In our daughter’s case, multiple incidents contributed to near-tragic consequences. At the urban hospital where she delivered, a few of these issues were out of their control, such as the fact that our granddaughter was a premature, breech baby. Our daughter experienced a crash Caesarean section on a Saturday afternoon by an obstetrician who drove 60 miles to get there. By Sunday morning, her life was in danger. Her blood pressure was erratic and dropping. She was in intense pain that caused her to cry out constantly until eerily, after three hours, it became a mere whimper.  

Despite pleas from friends and family, many who work as healthcare professionals, our requests to the hospital for help went unanswered. Since I served on the Houston Endowment Steering Committee, the maternal mortality and morbidity statistics were painfully throbbing in my head. Things were made worse because it was a Sunday morning, with a hospital that was ghostly quiet with few staff. The attending physician on duty was called upon to play two additional critical roles: Hospitalist and Surgeon. The sole sonographer on duty in Labor and Delivery had to take care of the babies first, followed by moms second. When that sonographer finally arrived, he was unable to conduct the procedure due to our daughter’s escalating pain.

A fortuitous event saved her. The anesthesiologist from her C-section was making rounds and became alarmed by her pain and blood pressure levels. She was rushed to the OR, received blood and platelets, and her bleeding stopped. One of the leading causes of maternal death is postpartum hemorrhaging, which we were all excruciatingly aware of during that nightmare time. Gratefully, a year-and-a-half later our granddaughter and daughter are recovering and making progress, but not without the effects of trauma, which we all still share. 

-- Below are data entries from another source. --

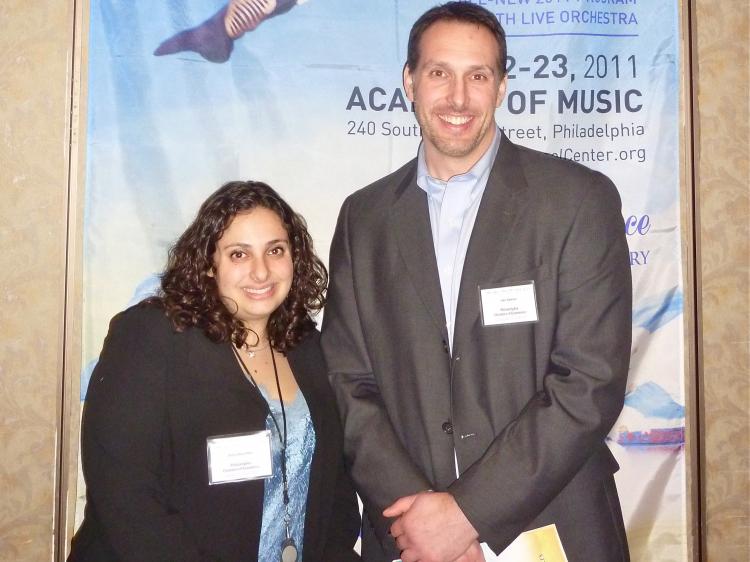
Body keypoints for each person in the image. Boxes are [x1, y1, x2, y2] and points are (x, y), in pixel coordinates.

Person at [321, 3, 632, 562]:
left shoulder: (578, 200)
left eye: (478, 75)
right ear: (409, 82)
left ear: (502, 85)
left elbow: (590, 382)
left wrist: (467, 516)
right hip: (407, 534)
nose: (458, 97)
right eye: (439, 73)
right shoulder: (363, 218)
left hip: (551, 525)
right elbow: (349, 383)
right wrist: (423, 518)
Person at [69, 181, 361, 561]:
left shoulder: (309, 347)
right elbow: (125, 497)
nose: (262, 272)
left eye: (276, 250)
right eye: (239, 254)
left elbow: (333, 492)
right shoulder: (152, 336)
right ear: (209, 263)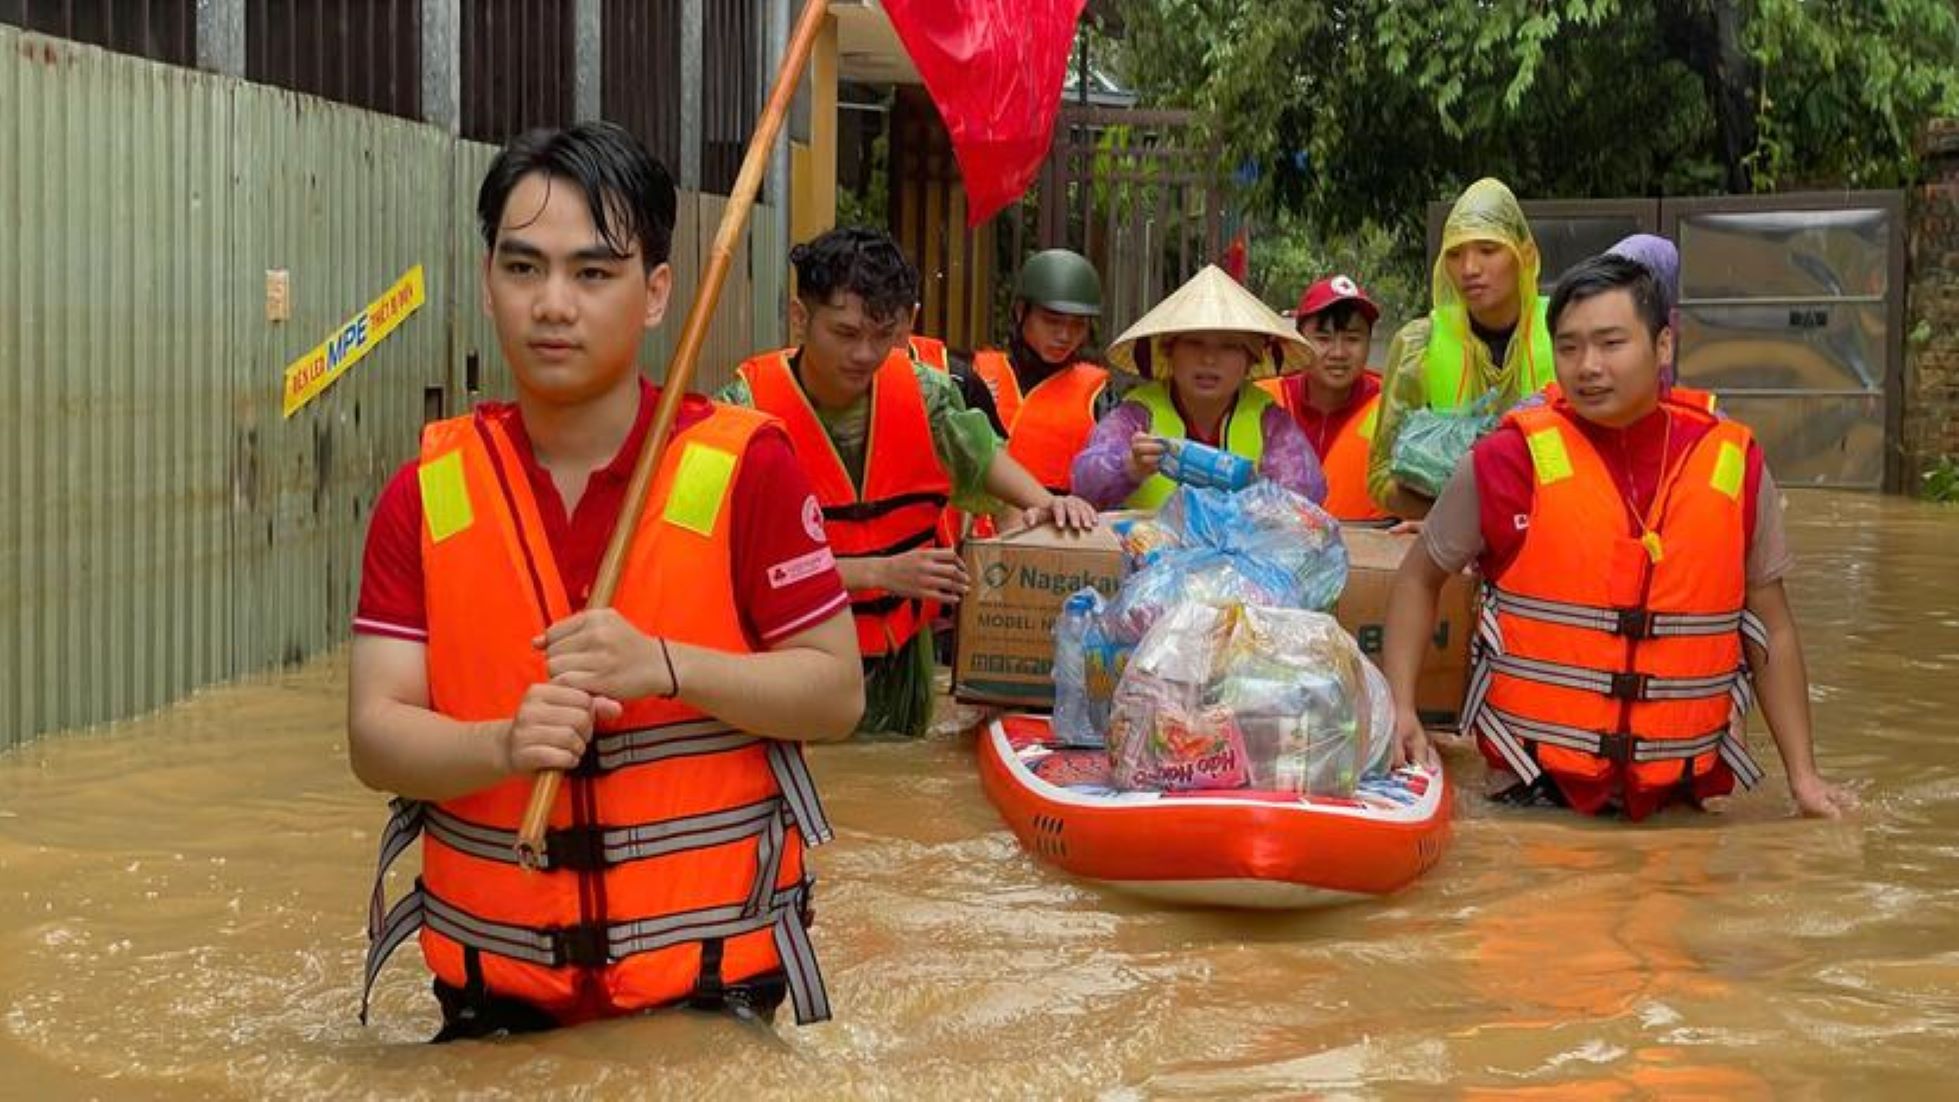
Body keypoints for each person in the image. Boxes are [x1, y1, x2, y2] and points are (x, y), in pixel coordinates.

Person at [348, 123, 865, 1038]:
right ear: (487, 281)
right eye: (524, 269)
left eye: (593, 273)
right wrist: (502, 746)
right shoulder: (425, 495)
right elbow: (375, 738)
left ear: (656, 292)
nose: (554, 304)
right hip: (493, 1009)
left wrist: (668, 664)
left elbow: (833, 696)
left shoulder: (748, 471)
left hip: (710, 1005)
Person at [1382, 254, 1854, 821]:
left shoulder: (1733, 463)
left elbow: (1771, 624)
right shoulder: (1505, 461)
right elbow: (1418, 577)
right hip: (1531, 795)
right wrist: (1400, 709)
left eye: (1611, 343)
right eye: (1570, 347)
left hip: (1681, 800)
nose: (1588, 367)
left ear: (1663, 347)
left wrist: (1804, 778)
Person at [719, 227, 1097, 739]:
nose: (865, 355)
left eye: (883, 334)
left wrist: (1050, 504)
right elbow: (727, 564)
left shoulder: (926, 393)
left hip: (902, 667)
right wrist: (879, 571)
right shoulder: (741, 412)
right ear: (800, 317)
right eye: (847, 333)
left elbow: (982, 459)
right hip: (793, 660)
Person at [1367, 178, 1557, 518]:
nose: (1469, 269)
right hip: (1455, 555)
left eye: (1488, 250)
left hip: (1554, 541)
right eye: (1454, 254)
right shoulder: (1418, 344)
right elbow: (1381, 476)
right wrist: (1453, 527)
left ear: (1524, 255)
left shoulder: (1567, 331)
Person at [1071, 265, 1326, 510]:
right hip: (1147, 550)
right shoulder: (1136, 414)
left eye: (1228, 346)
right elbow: (1085, 483)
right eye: (1194, 343)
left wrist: (1260, 495)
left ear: (1250, 360)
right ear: (1170, 352)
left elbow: (1303, 498)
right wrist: (1129, 467)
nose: (1209, 359)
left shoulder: (1269, 419)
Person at [969, 249, 1126, 494]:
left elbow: (1110, 482)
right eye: (1052, 321)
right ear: (1021, 312)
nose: (1065, 336)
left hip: (1053, 528)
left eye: (1078, 324)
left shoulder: (1103, 399)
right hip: (972, 529)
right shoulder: (971, 377)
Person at [1262, 275, 1389, 522]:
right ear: (1300, 341)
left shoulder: (1392, 408)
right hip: (1273, 544)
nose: (1338, 353)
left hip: (1370, 544)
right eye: (1323, 339)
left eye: (1353, 339)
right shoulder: (1262, 401)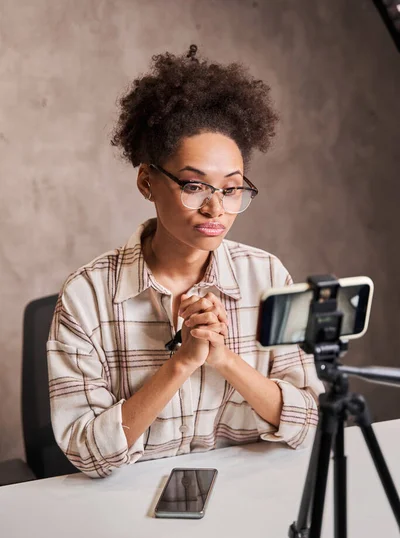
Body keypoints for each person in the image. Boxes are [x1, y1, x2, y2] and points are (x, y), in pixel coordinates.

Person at [47, 46, 322, 479]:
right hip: (125, 511)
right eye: (194, 185)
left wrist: (224, 359)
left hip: (251, 499)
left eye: (232, 189)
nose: (216, 209)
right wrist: (180, 363)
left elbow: (307, 421)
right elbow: (87, 453)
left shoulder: (267, 277)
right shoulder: (88, 295)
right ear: (146, 182)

Trauma-induced postpartum post-traumatic stress disorder (PTSD) is a mental health condition that occurs due to a terrifying event or events. Often, as we discovered, moms presenting with postpartum mental health issues are dismissed cavalierly, only layering on more negative emotions and therefore delaying recovery.

Our daughter was diagnosed with this condition seven months after our granddaughter was born. She has struggled immeasurably, and finally just in these last few months she is on her way to recovery, I’m relieved to say. We struggled with her as did her husband and older children. With her recovery, ours comes now.

This is one family’s story of how we nearly became a statistic. Along with legislators and healthcare leaders, families can positively impact this problem. I encourage everyone to consider the importance of awareness regarding maternal mortality and morbidity. According to recent research, many social and economic factors contribute to these issues, including poverty, lack of access to health insurance and mental healthcare, contraception and other community supports.

I urge grandparents, parents and close friends to be a support team for the delivering mom in your life. Be ready to ask questions and to advocate for her physical and mental health during pregnancy, delivery and in the critical year afterward. It can make a lifetime of difference.